Exactly as written, repeat all of the records below.

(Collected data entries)
------------------------------------------------

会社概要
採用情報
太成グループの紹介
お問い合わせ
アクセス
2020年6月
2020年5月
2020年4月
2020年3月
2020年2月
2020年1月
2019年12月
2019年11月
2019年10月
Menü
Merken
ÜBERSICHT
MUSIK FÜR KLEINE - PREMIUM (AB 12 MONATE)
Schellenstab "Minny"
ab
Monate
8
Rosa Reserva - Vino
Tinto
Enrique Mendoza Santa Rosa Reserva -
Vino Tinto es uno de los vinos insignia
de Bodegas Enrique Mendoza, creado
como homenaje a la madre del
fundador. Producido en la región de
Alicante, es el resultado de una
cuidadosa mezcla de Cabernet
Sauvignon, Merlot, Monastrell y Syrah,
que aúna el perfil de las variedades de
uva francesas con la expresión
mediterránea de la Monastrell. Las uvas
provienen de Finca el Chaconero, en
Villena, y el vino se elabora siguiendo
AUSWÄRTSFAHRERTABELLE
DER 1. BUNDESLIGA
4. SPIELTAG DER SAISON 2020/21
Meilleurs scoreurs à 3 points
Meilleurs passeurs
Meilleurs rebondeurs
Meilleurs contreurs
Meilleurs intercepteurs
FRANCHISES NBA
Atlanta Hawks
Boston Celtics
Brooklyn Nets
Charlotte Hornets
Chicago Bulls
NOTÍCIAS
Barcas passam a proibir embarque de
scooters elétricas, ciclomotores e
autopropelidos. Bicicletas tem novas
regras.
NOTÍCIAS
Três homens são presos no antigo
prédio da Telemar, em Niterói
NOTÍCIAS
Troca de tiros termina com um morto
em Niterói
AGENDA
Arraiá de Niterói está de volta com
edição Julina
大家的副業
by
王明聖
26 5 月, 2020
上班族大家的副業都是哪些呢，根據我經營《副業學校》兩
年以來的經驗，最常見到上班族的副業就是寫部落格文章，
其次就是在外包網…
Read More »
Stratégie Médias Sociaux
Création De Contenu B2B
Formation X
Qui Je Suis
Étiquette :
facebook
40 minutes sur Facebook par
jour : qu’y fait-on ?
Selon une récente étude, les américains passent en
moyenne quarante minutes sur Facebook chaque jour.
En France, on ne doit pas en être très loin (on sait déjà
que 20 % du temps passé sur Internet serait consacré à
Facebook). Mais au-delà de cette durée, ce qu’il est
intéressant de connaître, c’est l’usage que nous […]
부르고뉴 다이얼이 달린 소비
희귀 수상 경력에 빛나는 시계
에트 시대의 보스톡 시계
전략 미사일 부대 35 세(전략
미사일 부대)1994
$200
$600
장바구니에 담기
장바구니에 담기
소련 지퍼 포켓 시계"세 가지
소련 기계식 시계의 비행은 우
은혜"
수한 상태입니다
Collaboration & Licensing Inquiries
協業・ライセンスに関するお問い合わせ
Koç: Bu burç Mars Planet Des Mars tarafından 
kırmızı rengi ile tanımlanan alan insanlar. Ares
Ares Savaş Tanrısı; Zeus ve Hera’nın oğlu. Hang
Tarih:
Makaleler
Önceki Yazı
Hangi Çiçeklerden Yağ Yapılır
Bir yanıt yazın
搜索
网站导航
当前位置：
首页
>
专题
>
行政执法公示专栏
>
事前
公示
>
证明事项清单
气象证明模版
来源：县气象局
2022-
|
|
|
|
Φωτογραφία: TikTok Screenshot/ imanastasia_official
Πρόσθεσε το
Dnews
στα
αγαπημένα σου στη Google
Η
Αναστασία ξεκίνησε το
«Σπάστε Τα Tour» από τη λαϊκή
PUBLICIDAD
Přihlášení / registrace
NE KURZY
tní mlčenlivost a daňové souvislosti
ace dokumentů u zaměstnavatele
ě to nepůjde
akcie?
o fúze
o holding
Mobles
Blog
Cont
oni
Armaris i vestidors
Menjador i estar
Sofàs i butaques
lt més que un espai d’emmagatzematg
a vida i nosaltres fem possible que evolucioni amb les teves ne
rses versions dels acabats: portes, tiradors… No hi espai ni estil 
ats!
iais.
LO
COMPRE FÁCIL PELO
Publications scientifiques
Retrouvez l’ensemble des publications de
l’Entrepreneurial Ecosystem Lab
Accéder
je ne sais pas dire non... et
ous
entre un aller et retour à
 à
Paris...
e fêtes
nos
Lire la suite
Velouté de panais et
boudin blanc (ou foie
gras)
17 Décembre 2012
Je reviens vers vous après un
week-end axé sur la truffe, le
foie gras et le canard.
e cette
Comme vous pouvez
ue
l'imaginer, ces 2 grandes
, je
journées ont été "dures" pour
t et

------------------------------------------------

» **EXERCISE ANSWER**:
会社概要
採用情報
太成グループの紹介
お問い合わせ
アクセス
2020年6月
2020年5月
2020年4月
2020年3月
2020年2月
2020年1月
2019年12月
2019年11月
2019年10月
Menü
Merken
ÜBERSICHT
MUSIK FÜR KLEINE - PREMIUM (AB 12 MONATE)
Schellenstab "Minny"
ab
Monate
8
Rosa Reserva - Vino
Tinto
Enrique Mendoza Santa Rosa Reserva -
Vino Tinto es uno de los vinos insignia
de Bodegas Enrique Mendoza, creado
como homenaje a la madre del
fundador. Producido en la región de
Alicante, es el resultado de una
cuidadosa mezcla de Cabernet
Sauvignon, Merlot, Monastrell y Syrah,
que aúna el perfil de las variedades de
uva francesas con la expresión
mediterránea de la Monastrell. Las uvas
provienen de Finca el Chaconero, en
Villena, y el vino se elabora siguiendo
AUSWÄRTSFAHRERTABELLE
DER 1. BUNDESLIGA
4. SPIELTAG DER SAISON 2020/21
Meilleurs scoreurs à 3 points
Meilleurs passeurs
Meilleurs rebondeurs
Meilleurs contreurs
Meilleurs intercepteurs
FRANCHISES NBA
Atlanta Hawks
Boston Celtics
Brooklyn Nets
Charlotte Hornets
Chicago Bulls
NOTÍCIAS
Barcas passam a proibir embarque de
scooters elétricas, ciclomotores e
autopropelidos. Bicicletas tem novas
regras.
NOTÍCIAS
Três homens são presos no antigo
prédio da Telemar, em Niterói
NOTÍCIAS
Troca de tiros termina com um morto
em Niterói
AGENDA
Arraiá de Niterói está de volta com
edição Julina
大家的副業
by
王明聖
26 5 月, 2020
上班族大家的副業都是哪些呢，根據我經營《副業學校》兩
年以來的經驗，最常見到上班族的副業就是寫部落格文章，
其次就是在外包網…
Read More »
Stratégie Médias Sociaux
Création De Contenu B2B
Formation X
Qui Je Suis
Étiquette :
facebook
40 minutes sur Facebook par
jour : qu’y fait-on ?
Selon une récente étude, les américains passent en
moyenne quarante minutes sur Facebook chaque jour.
En France, on ne doit pas en être très loin (on sait déjà
que 20 % du temps passé sur Internet serait consacré à
Facebook). Mais au-delà de cette durée, ce qu’il est
intéressant de connaître, c’est l’usage que nous […]
부르고뉴 다이얼이 달린 소비
희귀 수상 경력에 빛나는 시계
에트 시대의 보스톡 시계
전략 미사일 부대 35 세(전략
미사일 부대)1994
$200
$600
장바구니에 담기
장바구니에 담기
소련 지퍼 포켓 시계"세 가지
소련 기계식 시계의 비행은 우
은혜"
수한 상태입니다
Collaboration & Licensing Inquiries
協業・ライセンスに関するお問い合わせ
Koç: Bu burç Mars Planet Des Mars tarafından 
kırmızı rengi ile tanımlanan alan insanlar. Ares
Ares Savaş Tanrısı; Zeus ve Hera’nın oğlu. Hang
Tarih:
Makaleler
Önceki Yazı
Hangi Çiçeklerden Yağ Yapılır
Bir yanıt yazın
搜索
网站导航
当前位置：
首页
>
专题
>
行政执法公示专栏
>
事前
公示
>
证明事项清单
气象证明模版
来源：县气象局
2022-
|
|
|
|
Φωτογραφία: TikTok Screenshot/ imanastasia_official
Πρόσθεσε το
Dnews
στα
αγαπημένα σου στη Google
Η
Αναστασία ξεκίνησε το
«Σπάστε Τα Tour» από τη λαϊκή
PUBLICIDAD
Přihlášení / registrace
NE KURZY
tní mlčenlivost a daňové souvislosti
ace dokumentů u zaměstnavatele
ě to nepůjde
akcie?
o fúze
o holding
Mobles
Blog
Cont
oni
Armaris i vestidors
Menjador i estar
Sofàs i butaques
lt més que un espai d’emmagatzematg
a vida i nosaltres fem possible que evolucioni amb les teves ne
rses versions dels acabats: portes, tiradors… No hi espai ni estil 
ats!
iais.
LO
COMPRE FÁCIL PELO
Publications scientifiques
Retrouvez l’ensemble des publications de
l’Entrepreneurial Ecosystem Lab
Accéder
je ne sais pas dire non... et
ous
entre un aller et retour à
 à
Paris...
e fêtes
nos
Lire la suite
Velouté de panais et
boudin blanc (ou foie
gras)
17 Décembre 2012
Je reviens vers vous après un
week-end axé sur la truffe, le
foie gras et le canard.
e cette
Comme vous pouvez
ue
l'imaginer, ces 2 grandes
, je
journées ont été "dures" pour
t et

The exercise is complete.